VPN, or Virtual Private Network – is a cryptosystem that helps protect data when transmitted over an insecure network, such as the Internet.
Despite the fact that this description is suitable for cryptographic SSH, VPN has a different focus. SSH was designed as a means for the user to safely enter and remotely control another computer.
The purpose of VPN – transparent access to network resources, where the user can do what he usually does, regardless of how it is removed. For this reason, VPN has gained popularity among remote employees and offices that need to share resources geographically dispersed networks.
VPN connection is always made from the channel point-to-point, also known as the tunnel. The tunnel is created in an insecure network, as which are performed on the Internet. Point-to-point means that it is always between two computers, called nodes or peers. Each peer is responsible for encrypting data before it enters the tunnel and interpretation of the data after they leave the tunnel.
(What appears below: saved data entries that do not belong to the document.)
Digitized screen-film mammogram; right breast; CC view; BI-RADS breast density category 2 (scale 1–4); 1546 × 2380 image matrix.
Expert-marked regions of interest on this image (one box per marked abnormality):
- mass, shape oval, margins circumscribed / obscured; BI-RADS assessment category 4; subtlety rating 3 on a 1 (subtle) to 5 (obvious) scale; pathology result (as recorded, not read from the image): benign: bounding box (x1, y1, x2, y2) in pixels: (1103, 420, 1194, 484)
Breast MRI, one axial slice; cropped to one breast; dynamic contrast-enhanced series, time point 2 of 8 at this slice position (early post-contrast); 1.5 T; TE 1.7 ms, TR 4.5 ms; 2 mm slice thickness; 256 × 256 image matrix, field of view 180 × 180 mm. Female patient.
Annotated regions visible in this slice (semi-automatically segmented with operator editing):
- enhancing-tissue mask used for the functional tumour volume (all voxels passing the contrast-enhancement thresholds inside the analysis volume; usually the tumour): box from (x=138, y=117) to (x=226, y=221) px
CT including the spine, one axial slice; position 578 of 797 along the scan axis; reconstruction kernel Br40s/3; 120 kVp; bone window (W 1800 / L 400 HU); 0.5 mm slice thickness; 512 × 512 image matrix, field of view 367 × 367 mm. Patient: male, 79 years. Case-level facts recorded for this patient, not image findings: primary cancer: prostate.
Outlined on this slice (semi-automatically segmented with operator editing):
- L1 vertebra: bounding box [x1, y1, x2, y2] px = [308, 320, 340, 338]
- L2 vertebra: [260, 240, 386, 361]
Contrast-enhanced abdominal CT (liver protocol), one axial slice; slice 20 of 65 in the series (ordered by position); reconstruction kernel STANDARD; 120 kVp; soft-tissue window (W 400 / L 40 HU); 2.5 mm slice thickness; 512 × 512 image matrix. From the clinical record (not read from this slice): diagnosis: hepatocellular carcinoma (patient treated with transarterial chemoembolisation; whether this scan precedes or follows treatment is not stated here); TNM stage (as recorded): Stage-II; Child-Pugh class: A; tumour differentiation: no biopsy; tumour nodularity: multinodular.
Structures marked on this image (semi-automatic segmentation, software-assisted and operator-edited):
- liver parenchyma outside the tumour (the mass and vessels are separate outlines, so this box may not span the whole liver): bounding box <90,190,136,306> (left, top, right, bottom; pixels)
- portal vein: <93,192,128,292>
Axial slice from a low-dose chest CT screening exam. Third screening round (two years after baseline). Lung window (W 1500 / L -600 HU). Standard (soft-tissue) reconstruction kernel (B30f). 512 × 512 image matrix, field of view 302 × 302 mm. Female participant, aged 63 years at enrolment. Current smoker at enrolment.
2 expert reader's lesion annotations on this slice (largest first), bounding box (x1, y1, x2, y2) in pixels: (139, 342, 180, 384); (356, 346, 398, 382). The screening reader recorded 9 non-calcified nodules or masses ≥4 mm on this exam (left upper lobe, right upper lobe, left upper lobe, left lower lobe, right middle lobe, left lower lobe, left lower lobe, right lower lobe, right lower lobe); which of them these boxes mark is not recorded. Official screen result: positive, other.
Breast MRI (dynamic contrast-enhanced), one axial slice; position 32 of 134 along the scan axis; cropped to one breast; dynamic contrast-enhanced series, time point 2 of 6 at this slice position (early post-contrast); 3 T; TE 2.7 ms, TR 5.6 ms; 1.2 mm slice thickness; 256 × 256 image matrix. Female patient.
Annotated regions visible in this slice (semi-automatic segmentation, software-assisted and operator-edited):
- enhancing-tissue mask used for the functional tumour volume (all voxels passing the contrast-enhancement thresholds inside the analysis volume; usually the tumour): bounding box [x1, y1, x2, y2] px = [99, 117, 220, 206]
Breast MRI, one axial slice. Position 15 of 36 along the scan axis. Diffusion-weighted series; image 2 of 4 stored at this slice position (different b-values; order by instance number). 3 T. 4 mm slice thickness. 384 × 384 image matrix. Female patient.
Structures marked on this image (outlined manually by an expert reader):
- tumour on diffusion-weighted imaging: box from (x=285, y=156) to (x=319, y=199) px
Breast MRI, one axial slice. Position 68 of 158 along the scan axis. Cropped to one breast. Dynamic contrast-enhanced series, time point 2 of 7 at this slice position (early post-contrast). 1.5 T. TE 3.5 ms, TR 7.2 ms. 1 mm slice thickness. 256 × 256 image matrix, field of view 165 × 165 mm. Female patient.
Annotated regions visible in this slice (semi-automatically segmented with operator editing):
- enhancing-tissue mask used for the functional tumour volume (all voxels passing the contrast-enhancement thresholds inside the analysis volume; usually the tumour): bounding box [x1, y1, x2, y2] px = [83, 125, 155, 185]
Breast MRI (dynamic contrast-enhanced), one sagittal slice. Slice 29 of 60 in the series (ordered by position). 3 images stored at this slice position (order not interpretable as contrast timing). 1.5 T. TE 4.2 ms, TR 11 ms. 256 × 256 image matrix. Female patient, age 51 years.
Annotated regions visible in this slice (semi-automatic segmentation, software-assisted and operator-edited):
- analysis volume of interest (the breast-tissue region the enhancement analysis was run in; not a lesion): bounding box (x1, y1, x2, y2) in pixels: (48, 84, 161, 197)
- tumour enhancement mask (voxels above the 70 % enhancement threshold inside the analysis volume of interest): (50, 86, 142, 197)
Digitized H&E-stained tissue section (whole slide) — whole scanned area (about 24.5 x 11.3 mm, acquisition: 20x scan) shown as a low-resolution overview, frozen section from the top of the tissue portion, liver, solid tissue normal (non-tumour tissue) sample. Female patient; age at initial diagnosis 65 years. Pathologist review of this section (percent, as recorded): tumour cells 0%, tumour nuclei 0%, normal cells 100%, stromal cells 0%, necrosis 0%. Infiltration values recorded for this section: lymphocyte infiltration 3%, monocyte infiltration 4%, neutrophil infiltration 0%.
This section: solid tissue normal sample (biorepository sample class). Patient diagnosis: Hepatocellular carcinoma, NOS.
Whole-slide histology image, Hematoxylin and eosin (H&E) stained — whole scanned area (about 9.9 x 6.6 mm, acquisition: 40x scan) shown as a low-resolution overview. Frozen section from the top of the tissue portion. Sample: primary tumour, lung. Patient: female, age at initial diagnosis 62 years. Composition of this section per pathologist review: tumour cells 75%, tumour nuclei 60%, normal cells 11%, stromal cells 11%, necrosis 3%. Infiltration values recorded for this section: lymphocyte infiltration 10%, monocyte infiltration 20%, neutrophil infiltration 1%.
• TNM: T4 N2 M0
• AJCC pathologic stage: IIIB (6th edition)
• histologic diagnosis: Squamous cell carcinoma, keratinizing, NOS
Although the VPN tunnel is always between two points, each peer may establish additional tunnels with other nodes. For example, when three remote stations should contact the same office, will create three separate VPN tunnel to this office. For all tunnels peer side office may be one and the same. This is possible thanks to the fact that a node can encrypt and decrypt data on behalf of the entire network.
In this case, the node is called VPN VPN gateway and the network behind it – domain encryption (encryption domain). Using a convenient gateway for several reasons. First, all users have to go through the one device that simplifies the task of managing security policies and monitor incoming and outgoing network traffic. Second, personal tunnels to each workstation to which the user should have access, very quickly become unmanageable (as a tunnel – is the channel point-to-point). In the presence of the gateway, the user establishes a connection with him, after which the user allows access to the network (domain encryption).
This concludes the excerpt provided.